«Ecco, verranno giorni – oracolo del Signore Dio – in cui manderò la fame nel paese; non fame di pane né sete di acqua, ma di ascoltare le parole del Signore». (Am 8,11)

Quello che sulla croce garantirà al ladrone “oggi sarai con me in paradiso” perché nessuno si senta inadeguato o indegno dalla sua misericordia e salvezza..
Quello che se ne andrà ad alloggiare, a mangiare coi peccatori, i ladri e le prostitute.. perché nessuno si senta troppo sbagliato o escluso dalla sua amicizia..
Quello che non valuta come “poco” quei 5 pani e 2 pesci.. ma che invita ad affidargli il poco che abbiamo, che siamo, per valorizzarci, facendoci portare molto frutto..
Quello che sarà abbandonato dai suoi discepoli prediletti, tradito, e rinnegato.. perché nessuno si vergogni di sé stesso davanti a lui.
Quello che ha pianto disperato per la morte dell’amico Lazzaro.. che si è commosso.. perché davanti a certe sofferenze, a certe croci, a certe dosi di dolore, alla morte di una persona cara… possiamo solo inginocchiarci e piangere con Lui sapendo.. che ci capisce e non finisce tutto qui!
Quello che ha pianto la propria impotenza nel non riuscire a convertire la gente di Gerusalemme.. come un genitore folle d’amore, ma impotente davanti ad un figlio che continua a sbagliarle tutte.. e a non voler capire..
Quello che ha detto che la cosa più importante è amare il prossimo come sé stessi.. cioè che siamo creati, come persone, per amarci, costruendo relazioni di fiducia, pace, collaborazione, accoglienza, unità, gioia..
Quello che ha detto che noi, attraverso le nostre buone opere, fatte nel suo nome, (che non vuol dire automaticamente in parrocchia) renderemo gloria a Dio.. perché siamo luce del mondo e sale della terra..
Quello che prenderà in braccio un bambino indicandocelo come modello, perché la smettiamo di prenderci sempre troppo sul serio e facciamo pace con il lato più fragile, più ferito e umano di noi..
Quello che ci ha lasciato un sepolcro vuoto, perché è Risorto per dirci che, da allora, la resurrezione ci ha liberato dal peso della morte e ci aiuta a sperare ancora..
Ecco chi è… ecco cosa dirà quel bambino, dopo aver condiviso la nostra vita per 30 anni da falegname a Nazareth.. ecco perché è venuto..
Ecco chi ha voluto “venire ad abitare “.. tradotto “piantare la sua tenda in mezzo a noi.. La tenda.. non un palazzo.. per essere agile e veloce nel seguirci, nello stare con noi ovunque ci andremo a cacciare per orgoglio, pigrizia o indifferenza.. quasi a dire.. “guarda che ti prendo sul serio, sono sempre reperibile, sono con te, non ti abbandono..”

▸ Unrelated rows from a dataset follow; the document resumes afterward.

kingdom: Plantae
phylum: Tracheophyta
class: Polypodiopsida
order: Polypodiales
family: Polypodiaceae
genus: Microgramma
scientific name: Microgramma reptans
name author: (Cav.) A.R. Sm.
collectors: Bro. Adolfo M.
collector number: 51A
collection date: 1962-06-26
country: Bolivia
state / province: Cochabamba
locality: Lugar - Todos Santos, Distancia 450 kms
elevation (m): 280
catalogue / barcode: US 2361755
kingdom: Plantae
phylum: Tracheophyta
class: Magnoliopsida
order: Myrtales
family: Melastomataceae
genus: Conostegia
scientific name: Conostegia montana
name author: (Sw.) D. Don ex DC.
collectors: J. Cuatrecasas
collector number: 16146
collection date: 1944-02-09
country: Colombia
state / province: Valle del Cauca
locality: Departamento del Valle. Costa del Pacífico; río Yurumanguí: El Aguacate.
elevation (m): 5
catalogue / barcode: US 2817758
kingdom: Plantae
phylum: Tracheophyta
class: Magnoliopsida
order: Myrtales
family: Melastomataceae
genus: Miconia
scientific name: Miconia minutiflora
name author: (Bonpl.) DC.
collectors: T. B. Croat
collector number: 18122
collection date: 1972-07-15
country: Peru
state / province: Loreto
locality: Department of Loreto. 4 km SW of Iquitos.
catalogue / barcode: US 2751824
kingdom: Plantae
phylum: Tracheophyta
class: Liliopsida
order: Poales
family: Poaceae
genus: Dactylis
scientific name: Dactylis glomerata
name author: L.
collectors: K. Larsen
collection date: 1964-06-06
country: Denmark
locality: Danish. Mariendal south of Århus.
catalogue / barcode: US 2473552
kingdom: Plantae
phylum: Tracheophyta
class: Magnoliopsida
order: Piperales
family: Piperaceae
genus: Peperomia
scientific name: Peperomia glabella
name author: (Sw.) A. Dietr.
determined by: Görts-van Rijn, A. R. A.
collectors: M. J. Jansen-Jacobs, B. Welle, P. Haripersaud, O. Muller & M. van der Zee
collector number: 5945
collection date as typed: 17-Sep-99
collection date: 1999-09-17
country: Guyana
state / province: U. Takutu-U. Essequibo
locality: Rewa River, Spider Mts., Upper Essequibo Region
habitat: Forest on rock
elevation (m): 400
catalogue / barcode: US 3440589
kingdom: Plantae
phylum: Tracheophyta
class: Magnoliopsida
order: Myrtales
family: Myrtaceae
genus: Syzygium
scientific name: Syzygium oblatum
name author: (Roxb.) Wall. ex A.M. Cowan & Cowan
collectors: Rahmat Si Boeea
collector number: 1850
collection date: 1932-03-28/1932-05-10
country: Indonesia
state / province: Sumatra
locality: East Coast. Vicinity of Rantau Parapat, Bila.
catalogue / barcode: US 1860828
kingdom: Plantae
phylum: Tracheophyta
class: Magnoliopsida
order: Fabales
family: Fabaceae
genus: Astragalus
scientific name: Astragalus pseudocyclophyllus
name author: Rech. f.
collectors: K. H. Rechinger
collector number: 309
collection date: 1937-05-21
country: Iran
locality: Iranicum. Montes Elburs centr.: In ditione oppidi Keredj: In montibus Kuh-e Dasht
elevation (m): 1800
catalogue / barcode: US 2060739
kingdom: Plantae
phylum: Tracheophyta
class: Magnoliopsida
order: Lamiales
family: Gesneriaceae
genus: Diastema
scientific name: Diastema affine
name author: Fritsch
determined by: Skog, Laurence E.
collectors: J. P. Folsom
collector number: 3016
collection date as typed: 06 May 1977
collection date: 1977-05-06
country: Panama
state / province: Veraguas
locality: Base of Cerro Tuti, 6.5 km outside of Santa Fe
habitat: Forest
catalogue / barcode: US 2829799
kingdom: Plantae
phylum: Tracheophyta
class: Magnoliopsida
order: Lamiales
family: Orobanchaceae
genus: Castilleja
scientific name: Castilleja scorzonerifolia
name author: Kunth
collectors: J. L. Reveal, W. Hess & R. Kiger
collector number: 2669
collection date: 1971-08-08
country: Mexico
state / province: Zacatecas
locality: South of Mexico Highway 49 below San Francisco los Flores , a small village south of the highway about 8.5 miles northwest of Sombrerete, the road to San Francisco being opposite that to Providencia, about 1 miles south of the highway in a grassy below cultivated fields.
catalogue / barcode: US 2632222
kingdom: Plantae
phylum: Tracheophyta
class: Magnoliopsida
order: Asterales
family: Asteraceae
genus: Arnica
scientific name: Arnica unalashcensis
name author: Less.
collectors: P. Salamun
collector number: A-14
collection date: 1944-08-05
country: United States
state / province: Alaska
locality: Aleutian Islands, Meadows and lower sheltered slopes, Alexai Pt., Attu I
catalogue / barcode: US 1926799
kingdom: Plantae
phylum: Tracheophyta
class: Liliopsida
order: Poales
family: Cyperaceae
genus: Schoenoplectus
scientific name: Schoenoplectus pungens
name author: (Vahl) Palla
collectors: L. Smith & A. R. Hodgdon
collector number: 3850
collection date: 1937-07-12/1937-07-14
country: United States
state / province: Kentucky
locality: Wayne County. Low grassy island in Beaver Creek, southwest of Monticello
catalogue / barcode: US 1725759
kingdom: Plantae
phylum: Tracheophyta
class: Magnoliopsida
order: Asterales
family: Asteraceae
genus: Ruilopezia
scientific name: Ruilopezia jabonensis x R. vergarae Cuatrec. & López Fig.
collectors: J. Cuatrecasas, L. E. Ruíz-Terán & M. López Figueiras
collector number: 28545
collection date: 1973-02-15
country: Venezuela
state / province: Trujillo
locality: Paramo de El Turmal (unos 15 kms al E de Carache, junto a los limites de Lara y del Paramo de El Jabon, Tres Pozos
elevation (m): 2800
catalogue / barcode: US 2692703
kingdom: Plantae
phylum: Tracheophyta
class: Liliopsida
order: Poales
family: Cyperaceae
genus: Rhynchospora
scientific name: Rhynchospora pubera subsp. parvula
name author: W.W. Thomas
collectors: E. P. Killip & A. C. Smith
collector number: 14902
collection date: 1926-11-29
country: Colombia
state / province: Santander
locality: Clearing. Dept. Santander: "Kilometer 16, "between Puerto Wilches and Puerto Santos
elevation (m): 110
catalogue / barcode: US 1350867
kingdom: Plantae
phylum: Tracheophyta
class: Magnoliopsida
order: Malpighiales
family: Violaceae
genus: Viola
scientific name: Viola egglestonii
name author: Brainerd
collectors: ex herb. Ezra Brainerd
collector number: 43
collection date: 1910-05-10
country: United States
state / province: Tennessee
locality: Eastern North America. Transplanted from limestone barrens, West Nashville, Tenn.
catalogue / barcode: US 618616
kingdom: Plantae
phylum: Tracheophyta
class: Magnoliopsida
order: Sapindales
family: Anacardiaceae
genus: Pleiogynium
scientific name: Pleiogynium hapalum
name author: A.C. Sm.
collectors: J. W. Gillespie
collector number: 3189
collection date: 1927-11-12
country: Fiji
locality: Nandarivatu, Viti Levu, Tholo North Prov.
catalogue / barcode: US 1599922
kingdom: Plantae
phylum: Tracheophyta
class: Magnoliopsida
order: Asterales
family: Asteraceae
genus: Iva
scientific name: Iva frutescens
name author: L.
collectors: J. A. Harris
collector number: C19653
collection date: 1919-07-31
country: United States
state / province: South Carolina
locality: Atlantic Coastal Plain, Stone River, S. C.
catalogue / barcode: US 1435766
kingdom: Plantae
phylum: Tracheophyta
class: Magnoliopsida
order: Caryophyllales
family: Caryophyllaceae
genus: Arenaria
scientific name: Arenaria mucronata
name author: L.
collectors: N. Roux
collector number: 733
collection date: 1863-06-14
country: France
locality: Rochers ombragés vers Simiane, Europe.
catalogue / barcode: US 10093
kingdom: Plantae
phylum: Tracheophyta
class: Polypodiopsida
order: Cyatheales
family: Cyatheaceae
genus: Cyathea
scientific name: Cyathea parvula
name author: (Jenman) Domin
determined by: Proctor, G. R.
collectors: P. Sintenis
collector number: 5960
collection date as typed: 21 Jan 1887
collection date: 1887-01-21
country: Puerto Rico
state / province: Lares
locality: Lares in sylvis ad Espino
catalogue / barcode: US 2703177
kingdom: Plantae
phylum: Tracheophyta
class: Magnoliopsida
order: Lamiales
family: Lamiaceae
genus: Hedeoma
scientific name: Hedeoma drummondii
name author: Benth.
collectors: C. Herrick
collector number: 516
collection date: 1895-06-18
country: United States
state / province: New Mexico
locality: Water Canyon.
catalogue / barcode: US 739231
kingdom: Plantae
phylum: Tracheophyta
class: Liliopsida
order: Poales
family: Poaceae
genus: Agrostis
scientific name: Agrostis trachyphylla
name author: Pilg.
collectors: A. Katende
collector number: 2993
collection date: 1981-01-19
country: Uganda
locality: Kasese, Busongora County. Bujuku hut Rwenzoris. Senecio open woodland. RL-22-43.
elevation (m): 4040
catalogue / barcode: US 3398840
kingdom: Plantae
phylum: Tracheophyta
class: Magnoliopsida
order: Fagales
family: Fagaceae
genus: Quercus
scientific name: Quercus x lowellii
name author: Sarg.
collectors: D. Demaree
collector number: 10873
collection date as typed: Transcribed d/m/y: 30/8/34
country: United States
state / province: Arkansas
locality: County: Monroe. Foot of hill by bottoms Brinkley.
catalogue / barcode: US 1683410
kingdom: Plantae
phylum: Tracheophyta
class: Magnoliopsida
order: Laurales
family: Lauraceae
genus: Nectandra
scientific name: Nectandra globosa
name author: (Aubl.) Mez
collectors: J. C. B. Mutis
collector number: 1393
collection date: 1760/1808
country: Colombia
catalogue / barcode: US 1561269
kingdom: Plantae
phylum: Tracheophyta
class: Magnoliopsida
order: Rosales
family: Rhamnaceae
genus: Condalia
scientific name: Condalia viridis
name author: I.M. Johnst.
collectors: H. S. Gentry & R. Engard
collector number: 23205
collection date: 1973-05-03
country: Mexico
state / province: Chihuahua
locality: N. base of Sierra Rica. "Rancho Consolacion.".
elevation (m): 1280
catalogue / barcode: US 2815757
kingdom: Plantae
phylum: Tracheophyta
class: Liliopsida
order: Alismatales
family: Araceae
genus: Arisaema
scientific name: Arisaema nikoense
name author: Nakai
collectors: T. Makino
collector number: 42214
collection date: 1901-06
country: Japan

In mezzo a noi.. cioè dentro.. abitando il nostro cuore (dono del battesimo).. per esserci più vicini a noi.. di noi stessi..
In mezzo a noi, cioè tra noi, riuniti nel suo nome, come comunità, famiglia di famiglie.. per insegnarci che “insieme è più bello”, e che il mondo può essere migliore se cerchiamo ciò che unisce e non ciò che divide.. e non è tutto qui.. che se ognuno fa la sua parte.. le cose.. eccome se cambiano.. perchè ogni volta che riusciamo a fare qualsiasi cosa con amore abbiamo fatto trionfare la vita e reso vana la morte..
Ecco.. celebrare per noi il Natale oggi è ricordare Gesù all’opera nel vangelo, i suoi atteggiamenti, sentimenti, gesti, scelte controcorrente.. il uso modo di vivere le relazioni, di intendere la vita ed il rapporto con Dio”Dio nessuno l’ha mai visto.. ma il Figlio unigenito c’è l’ha rivelato” dice Giovanni.. quando ricordiamo e ascoltiamo Gesù siamo davanti a Dio..
E noi adesso? Come usciremo da questa celebrazione? Forse alcune pagine di vangelo che ho elencato ci hanno provocato… chiediamoci allora come accogliere e far vivere questa buona notizia nella nostra vita, chiediamoci cosa ci porteremo a casa, come certezza e speranza da questa santa messa.. sarà questa la libertà più bella, la speranza più audace.. la verità più grande, il regalo più vero.. vivere il Natale ogni giorno cioè accogliere il Figlio di Dio al nostro fianco, come un fratello, che ci mostrerà giorno per giorno il volto misericordioso del Padre buono.
E’ questo il mio augurio più grande.. buon compleanno Gesù.. e buon Natale a tutti voi!